本当に過酷な状況で、よく今日まで生きてこれたなぁと素直に関心したりもして。
体調なんかは、主に精神疾患の部分で後を引いている部分もあるのですが、現在の自分の人格や人生観は、明らかに介護をした1年間に確立されたものだと感じています。

 

介護には正解なんてない。介護は哲学である。
終わりが見えない持久走で、全力で走り続けたら死んでしまう。


私は、誰かが言っていた、「正解とは、自分が納得できて、他人を説得できる選択だ」という言葉を胸に、後悔のないように、でも頑張りすぎないように、七転八倒の日々を走り続けていた。楽になりたい、と祈ること自体が、人の死を願うみたいに感じて、罪悪感を募らせる毎日だった。

 

親戚をはじめ、何かと心配してくれるひとは多く、その気持ちはとても有り難かったけれど、誰かに矢継ぎ早に状況を聞かれて色々と説明するのはしんどい時もあって、「触れずに見守る」という優しさの尊さを、身をもって知りました。自分の友人は、そういった配慮をしてくれる人達が本当に多く、心の底から感謝しています。

 

毎日が辛くて、病院帰り、会社帰り、空ばかり見ていた日々を、私は一生忘れることはないよ。

 

過去の記憶を書き残すということ、自分にとっては、忘れない意志と、心の引き出しに仕舞いたい気持ち、この二つを共に内包する行為です。

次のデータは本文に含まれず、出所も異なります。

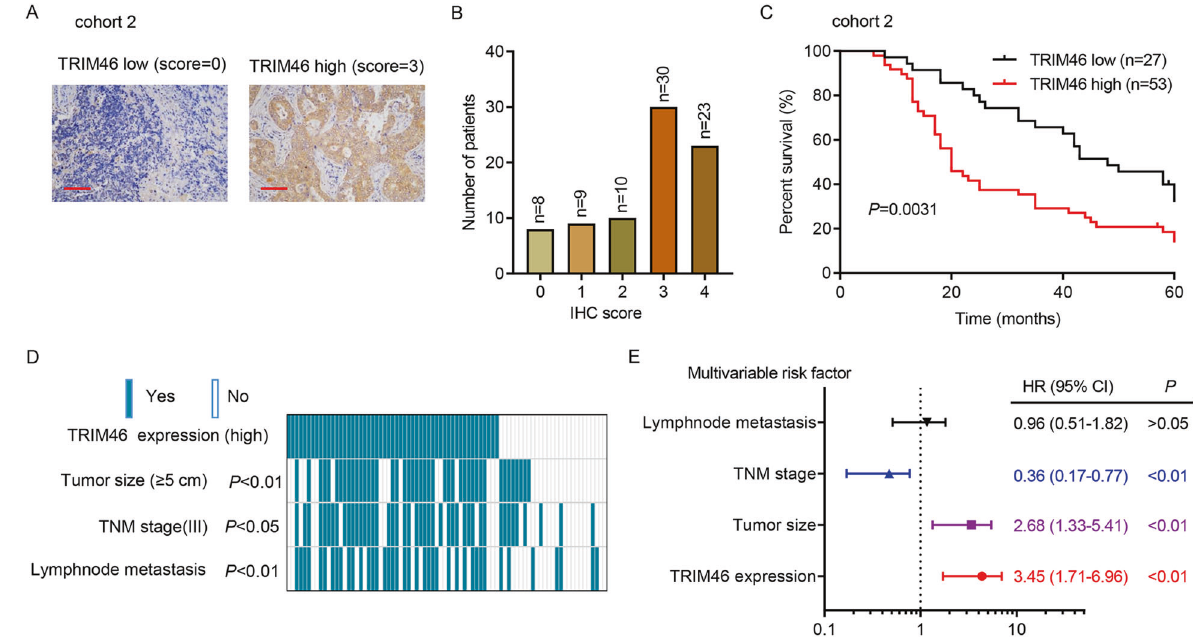
Fig. 2 The clinical relevance of TRIM46 in LUAD. A Immunohistochemical staining of TRIM46 in Shanghai Chest Hospital cohort 2 (scale bar: 100 μ m). B Immunohistochemistry score of TRIM46 in Shanghai Chest Hospital cohort 2. C Survival analysis was performed between patients with TRIM46 high- and low-expression in Shanghai Chest Hospital cohort 2 (log-rank test). D Comparing tumor size, TNM stage, and lymphnode metastasis between TRIM46 high- and low expressing tumors in the Shanghai Chest Hospital cohort 2. The heat map illustrates the association of different clinicopathologic features with TRIM46 high- and low-expression ( n = 80). E Multivariate regression analysis was applied (all the bars correspond to 95% con fi dence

ちゃんと文章を書くの、しんどくって、時間も精神力も必要だけど、こんな形でしか、私は前に進めないのだと思う。

 

自分のために書いたような文章だけど、最後まで読んでくださって、ありがとうございます。

しんどい時はたくさんあるけど、それはきっと、ちゃんと生きたい証拠なんだよ、ね。